I want to do cluster the data which consists of object names, x_coordinate, y_coordinate and corresponding temperature. Trying mean square clustering algorithm for clustering the nearby object according to location and the nearby temperature i.e. identify hot and cold areas. Following is code and small sample data. but it gives only single cluster by default settings but cannot show graph.
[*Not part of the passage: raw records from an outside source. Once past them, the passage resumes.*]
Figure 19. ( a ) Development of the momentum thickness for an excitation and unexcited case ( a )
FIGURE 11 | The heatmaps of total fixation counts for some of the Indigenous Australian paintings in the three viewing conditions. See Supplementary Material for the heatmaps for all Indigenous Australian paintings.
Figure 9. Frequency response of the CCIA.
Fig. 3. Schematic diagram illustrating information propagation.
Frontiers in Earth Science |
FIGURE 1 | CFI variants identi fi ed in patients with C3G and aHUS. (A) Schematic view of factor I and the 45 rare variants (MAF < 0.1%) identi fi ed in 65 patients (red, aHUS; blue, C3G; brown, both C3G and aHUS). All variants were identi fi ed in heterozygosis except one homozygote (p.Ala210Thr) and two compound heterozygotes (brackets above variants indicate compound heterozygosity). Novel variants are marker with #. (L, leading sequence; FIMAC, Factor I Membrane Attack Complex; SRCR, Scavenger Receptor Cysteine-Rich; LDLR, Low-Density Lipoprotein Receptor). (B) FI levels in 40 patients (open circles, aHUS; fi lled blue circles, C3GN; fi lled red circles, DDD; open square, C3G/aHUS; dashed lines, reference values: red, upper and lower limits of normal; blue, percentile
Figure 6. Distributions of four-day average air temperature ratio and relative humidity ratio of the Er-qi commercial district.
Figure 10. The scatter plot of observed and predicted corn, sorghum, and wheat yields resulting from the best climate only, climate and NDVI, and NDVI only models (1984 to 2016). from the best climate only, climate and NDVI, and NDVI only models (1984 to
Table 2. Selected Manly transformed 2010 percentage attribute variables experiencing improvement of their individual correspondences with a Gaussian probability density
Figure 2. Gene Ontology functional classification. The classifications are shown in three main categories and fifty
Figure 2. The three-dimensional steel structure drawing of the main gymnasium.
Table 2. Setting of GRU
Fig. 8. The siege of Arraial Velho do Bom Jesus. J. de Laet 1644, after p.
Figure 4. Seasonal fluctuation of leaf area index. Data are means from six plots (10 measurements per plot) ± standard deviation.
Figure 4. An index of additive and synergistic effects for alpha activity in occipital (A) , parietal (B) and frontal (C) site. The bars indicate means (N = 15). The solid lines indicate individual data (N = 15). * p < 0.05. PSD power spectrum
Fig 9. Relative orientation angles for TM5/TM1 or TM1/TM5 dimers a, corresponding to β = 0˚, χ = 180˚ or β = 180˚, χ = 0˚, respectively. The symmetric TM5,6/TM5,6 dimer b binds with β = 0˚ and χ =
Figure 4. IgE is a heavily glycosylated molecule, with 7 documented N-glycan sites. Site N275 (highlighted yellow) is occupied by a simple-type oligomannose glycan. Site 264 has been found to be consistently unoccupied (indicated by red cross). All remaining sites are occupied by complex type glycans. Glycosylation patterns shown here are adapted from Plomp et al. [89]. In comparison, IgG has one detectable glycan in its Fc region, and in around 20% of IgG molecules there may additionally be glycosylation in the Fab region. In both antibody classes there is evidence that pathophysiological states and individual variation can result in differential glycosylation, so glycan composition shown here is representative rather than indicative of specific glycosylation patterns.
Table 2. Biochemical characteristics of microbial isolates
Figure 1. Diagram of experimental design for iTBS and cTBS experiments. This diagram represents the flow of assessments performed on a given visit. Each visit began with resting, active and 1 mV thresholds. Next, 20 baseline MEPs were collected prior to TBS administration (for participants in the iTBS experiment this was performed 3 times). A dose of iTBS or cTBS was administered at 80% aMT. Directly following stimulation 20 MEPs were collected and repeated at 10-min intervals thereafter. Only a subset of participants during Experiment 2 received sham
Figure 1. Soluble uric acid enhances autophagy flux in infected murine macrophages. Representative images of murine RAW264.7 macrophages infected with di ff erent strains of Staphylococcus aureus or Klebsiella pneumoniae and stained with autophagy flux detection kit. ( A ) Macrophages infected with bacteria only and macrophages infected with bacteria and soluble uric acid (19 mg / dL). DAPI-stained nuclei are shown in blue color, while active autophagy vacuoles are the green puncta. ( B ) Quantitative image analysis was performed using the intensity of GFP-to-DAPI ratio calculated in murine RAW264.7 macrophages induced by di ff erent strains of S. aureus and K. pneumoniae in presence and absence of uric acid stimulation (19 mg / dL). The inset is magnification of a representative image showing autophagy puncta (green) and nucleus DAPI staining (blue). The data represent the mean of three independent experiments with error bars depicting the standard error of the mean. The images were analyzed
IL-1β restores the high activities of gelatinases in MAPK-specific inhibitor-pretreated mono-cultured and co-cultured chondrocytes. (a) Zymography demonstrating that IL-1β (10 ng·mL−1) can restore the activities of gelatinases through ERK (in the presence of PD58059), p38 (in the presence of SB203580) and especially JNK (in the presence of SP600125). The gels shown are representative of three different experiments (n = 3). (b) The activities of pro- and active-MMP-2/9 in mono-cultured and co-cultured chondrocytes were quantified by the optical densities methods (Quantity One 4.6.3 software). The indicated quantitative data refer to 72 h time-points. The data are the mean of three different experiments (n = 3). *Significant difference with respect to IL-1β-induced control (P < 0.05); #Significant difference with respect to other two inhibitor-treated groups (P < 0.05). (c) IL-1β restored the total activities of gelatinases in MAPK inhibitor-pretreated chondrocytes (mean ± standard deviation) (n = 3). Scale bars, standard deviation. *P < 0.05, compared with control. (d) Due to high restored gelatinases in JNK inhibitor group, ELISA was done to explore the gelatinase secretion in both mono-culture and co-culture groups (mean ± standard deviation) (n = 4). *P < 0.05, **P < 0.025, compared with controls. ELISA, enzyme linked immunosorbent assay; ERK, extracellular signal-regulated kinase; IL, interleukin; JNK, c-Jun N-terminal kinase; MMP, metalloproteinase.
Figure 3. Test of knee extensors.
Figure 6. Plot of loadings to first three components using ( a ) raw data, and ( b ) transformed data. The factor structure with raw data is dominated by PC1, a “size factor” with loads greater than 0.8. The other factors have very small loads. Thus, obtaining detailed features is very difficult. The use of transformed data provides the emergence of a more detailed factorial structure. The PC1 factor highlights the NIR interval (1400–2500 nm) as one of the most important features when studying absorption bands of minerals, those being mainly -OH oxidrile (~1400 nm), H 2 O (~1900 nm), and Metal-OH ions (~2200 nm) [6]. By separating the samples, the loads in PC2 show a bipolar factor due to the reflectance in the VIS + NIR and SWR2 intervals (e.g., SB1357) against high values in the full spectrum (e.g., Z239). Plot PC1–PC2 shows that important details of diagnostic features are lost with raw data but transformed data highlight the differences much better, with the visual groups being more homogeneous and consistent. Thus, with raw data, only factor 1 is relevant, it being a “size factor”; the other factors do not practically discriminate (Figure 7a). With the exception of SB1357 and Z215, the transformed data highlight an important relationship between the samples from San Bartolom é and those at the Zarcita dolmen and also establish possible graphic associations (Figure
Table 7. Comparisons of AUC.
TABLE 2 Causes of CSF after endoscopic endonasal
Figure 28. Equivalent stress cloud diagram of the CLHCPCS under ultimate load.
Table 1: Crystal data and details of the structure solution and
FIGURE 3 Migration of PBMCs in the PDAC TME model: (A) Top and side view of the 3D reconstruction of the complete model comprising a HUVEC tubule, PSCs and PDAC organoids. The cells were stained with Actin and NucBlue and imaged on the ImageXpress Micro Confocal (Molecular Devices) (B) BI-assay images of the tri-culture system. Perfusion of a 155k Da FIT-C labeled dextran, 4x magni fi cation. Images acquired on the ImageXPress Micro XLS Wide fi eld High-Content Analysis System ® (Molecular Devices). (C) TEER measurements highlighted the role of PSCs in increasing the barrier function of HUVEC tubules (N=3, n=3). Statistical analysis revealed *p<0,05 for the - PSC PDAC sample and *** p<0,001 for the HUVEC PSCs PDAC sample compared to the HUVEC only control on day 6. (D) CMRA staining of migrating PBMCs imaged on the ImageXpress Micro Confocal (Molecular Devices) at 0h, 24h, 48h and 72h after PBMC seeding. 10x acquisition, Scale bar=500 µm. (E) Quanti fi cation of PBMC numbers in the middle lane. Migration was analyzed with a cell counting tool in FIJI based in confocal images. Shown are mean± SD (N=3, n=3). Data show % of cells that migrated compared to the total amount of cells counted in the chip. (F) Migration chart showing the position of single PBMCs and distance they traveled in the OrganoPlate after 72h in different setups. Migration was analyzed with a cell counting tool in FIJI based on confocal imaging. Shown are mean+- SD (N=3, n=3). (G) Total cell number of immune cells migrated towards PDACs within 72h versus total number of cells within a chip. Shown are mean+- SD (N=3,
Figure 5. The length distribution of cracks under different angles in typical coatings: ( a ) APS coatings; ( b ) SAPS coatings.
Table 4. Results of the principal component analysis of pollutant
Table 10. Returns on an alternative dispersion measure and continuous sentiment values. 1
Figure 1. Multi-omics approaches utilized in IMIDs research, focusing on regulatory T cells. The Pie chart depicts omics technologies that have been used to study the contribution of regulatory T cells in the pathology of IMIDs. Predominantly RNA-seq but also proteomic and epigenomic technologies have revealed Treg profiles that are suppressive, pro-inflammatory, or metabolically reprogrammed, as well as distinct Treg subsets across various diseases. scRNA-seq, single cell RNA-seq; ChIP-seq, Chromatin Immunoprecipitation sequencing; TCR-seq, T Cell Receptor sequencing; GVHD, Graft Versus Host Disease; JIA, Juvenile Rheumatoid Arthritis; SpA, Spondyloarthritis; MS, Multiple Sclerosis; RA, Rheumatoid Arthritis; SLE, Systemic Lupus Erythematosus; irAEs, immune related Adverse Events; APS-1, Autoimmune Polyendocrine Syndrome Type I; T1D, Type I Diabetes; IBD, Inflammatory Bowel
I would like to know what might be wrong in following code:
import numpy as np
from mpl_toolkits.mplot3d import Axes3D
import pandas as pd
from sklearn.decomposition import PCA
from sklearn.cluster import MeanShift, estimate_bandwidth
import matplotlib.pyplot as plt
from itertools import cycle
data = pd.read_csv("data.csv")
centers = [[1, 1, 1], [0,0,0], [0,0,0]]
X= data._get_numeric_data()
bandwidth = estimate_bandwidth()
ms = MeanShift()
ms.fit(X)
labels = ms.labels_
cluster_centers = ms.cluster_centers_
print labels
print cluster_centers
fig = plt.figure()
ax = plt.axes(projection='3d')
x = data['x_cordinate']
y=data['y_cordinate']
z=data['tpa']
c=labels
ax.scatter(x,y,z, c=c)
plt.show()
Data.csv :
name,x_cordinate,y_cordinate,temperature
Ctrs3,5189200,6859000,0.3998434286
Ctrs4,5173360,6812800,0.4779542857
Ctrs5,5660440,6812800,0.7044195918
Cstrs3,1935400,5929720,0
Cstrs4,1953880,5929720,0
Cstrs5,491320,2689120,0
Cltrs3,3436240,5884840,0.3998434286
Cltrs4,3296320,5884840,0.4779542857
Cltrs5,5426800,5725120,0.7044195918
estimate_bandwidth needs an argument (your data). Does this code run?
Anyway... when this happens to me, I give smaller values of the
quantile
parameter forestimate_bandwidth
than the default 0.3 (and pass that bandwidth estimate to the MeanShift constructor!).You may also know a good bandwidth a-priori and are best using that if you do.